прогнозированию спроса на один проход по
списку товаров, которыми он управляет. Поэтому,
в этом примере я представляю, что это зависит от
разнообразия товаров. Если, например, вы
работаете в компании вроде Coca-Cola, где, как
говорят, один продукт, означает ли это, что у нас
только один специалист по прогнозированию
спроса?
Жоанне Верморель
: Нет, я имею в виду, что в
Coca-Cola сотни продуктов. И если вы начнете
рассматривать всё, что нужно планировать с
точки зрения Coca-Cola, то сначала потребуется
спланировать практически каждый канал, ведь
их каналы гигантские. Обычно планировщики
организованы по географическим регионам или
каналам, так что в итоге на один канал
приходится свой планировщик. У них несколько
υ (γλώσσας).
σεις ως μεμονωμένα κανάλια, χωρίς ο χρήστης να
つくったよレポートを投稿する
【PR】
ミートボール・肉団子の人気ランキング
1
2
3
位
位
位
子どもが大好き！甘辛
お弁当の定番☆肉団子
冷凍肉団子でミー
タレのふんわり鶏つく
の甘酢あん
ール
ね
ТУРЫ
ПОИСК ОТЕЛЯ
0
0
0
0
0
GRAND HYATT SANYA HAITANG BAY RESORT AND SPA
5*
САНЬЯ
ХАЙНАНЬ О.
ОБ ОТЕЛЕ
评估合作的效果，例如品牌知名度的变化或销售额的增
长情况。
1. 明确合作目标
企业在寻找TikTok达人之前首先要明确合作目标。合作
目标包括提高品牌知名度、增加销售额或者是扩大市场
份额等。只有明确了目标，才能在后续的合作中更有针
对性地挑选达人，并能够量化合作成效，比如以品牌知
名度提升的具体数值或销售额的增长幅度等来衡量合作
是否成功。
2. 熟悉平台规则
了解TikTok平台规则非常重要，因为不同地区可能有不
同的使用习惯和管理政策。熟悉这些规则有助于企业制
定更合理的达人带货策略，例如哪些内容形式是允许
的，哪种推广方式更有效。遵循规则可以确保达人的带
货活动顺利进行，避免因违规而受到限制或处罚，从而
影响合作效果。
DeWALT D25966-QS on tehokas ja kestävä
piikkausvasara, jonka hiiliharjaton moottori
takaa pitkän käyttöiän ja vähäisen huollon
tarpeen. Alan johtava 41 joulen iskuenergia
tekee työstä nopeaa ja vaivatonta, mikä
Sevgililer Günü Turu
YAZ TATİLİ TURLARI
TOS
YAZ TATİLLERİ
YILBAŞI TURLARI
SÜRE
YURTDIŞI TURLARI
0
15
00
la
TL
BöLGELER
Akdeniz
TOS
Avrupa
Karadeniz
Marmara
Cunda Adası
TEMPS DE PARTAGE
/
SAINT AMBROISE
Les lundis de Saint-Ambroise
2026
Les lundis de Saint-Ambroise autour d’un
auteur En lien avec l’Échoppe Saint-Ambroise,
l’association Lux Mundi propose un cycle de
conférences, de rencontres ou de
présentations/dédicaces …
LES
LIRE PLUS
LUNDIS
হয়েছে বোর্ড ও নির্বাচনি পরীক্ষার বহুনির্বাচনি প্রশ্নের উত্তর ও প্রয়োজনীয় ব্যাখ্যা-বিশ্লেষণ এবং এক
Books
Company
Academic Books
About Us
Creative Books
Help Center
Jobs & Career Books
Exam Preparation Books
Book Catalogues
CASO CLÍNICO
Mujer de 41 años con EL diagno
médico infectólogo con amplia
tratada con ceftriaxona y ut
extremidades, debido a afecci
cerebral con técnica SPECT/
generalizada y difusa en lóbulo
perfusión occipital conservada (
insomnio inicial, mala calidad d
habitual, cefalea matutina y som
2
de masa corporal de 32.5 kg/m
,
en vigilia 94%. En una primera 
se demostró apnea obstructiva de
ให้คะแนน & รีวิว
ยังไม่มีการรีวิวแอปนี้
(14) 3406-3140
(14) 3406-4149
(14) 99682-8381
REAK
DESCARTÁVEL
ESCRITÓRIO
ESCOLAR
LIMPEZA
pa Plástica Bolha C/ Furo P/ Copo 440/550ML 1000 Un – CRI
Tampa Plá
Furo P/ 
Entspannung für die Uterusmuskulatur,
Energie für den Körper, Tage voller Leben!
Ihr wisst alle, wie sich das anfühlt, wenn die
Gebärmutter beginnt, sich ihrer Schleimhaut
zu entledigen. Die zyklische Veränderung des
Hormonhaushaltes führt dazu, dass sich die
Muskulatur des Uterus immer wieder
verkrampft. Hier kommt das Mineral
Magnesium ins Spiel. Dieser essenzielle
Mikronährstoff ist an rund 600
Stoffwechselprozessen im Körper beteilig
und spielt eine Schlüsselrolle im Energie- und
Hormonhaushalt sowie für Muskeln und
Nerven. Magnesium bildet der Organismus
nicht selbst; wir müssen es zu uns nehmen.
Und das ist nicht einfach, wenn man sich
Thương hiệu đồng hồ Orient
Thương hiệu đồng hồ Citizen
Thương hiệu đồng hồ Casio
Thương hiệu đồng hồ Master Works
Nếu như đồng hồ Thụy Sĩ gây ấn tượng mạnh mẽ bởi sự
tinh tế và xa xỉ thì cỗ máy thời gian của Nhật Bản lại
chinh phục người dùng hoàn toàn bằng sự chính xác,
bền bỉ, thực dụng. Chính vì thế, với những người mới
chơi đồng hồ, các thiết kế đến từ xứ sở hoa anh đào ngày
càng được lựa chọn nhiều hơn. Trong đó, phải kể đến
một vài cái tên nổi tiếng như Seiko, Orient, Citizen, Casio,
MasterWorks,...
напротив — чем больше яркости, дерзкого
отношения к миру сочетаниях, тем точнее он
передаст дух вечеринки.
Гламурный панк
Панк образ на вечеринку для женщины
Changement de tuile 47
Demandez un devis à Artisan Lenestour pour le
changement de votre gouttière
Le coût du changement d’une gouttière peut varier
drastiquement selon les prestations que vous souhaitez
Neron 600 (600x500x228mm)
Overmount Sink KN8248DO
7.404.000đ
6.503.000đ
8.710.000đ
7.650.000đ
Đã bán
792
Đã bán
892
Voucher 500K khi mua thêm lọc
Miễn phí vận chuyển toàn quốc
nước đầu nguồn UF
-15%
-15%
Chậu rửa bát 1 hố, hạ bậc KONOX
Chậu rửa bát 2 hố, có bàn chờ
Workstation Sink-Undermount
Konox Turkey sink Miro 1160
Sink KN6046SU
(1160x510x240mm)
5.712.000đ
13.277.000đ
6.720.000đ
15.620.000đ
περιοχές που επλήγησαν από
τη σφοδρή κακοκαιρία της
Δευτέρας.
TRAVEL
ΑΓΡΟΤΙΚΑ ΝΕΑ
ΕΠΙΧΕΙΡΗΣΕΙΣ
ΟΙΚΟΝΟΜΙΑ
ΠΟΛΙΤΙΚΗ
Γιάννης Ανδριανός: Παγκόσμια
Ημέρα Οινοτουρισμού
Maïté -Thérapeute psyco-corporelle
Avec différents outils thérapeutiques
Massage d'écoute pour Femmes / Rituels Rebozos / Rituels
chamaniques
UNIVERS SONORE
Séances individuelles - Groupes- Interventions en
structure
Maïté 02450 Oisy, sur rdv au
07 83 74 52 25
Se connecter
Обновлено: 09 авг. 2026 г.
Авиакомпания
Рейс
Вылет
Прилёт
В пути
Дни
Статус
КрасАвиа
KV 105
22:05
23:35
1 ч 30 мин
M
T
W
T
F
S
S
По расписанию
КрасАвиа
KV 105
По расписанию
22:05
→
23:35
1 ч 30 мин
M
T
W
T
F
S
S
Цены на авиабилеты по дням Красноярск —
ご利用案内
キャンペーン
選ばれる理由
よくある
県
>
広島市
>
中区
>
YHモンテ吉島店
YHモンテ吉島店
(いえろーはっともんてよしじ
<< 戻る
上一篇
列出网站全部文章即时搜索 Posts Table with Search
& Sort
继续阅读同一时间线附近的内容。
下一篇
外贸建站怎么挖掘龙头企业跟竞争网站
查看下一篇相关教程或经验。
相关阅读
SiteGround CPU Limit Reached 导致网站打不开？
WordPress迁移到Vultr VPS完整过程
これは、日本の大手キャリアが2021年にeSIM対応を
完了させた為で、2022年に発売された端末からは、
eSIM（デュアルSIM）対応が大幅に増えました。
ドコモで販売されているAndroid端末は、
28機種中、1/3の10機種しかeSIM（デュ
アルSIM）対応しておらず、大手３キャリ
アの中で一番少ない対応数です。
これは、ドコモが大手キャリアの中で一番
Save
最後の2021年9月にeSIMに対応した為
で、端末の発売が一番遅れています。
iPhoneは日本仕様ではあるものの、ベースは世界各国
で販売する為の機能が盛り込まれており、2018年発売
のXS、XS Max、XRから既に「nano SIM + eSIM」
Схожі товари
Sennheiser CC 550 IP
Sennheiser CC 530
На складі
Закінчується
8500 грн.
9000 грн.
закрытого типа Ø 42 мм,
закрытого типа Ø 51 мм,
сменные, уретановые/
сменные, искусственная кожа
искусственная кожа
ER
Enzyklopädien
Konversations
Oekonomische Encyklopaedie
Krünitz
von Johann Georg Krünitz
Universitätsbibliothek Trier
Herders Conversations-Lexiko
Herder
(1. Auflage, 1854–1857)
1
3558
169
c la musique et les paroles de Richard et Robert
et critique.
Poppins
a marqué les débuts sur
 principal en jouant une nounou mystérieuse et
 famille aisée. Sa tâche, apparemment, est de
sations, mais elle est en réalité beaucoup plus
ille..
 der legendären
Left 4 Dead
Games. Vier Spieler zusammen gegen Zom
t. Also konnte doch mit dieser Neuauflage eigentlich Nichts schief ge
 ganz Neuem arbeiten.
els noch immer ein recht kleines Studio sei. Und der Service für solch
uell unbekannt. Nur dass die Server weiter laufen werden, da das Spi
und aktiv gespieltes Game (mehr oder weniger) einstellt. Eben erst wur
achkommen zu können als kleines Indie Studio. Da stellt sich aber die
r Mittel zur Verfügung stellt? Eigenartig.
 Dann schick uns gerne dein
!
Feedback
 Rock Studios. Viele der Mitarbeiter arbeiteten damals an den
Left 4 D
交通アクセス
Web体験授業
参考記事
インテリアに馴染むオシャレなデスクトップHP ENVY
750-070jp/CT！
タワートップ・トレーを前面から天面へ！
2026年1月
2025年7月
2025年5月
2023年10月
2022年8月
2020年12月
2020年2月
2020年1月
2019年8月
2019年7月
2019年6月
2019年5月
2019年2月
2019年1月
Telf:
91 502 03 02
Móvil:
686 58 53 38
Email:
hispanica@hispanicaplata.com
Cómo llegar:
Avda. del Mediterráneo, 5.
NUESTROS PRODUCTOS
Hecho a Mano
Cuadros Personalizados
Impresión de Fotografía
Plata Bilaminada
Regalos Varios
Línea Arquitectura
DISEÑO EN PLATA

+--

Take the stretch of lines above from the one containing "conférences, de rencontres ou de" through the one containing "(14) 3406-4149" and repeat it exactly, adding no other line.

conférences, de rencontres ou de
présentations/dédicaces …
LES
LIRE PLUS
LUNDIS
হয়েছে বোর্ড ও নির্বাচনি পরীক্ষার বহুনির্বাচনি প্রশ্নের উত্তর ও প্রয়োজনীয় ব্যাখ্যা-বিশ্লেষণ এবং এক
Books
Company
Academic Books
About Us
Creative Books
Help Center
Jobs & Career Books
Exam Preparation Books
Book Catalogues
CASO CLÍNICO
Mujer de 41 años con EL diagno
médico infectólogo con amplia
tratada con ceftriaxona y ut
extremidades, debido a afecci
cerebral con técnica SPECT/
generalizada y difusa en lóbulo
perfusión occipital conservada (
insomnio inicial, mala calidad d
habitual, cefalea matutina y som
2
de masa corporal de 32.5 kg/m
,
en vigilia 94%. En una primera 
se demostró apnea obstructiva de
ให้คะแนน & รีวิว
ยังไม่มีการรีวิวแอปนี้
(14) 3406-3140
(14) 3406-4149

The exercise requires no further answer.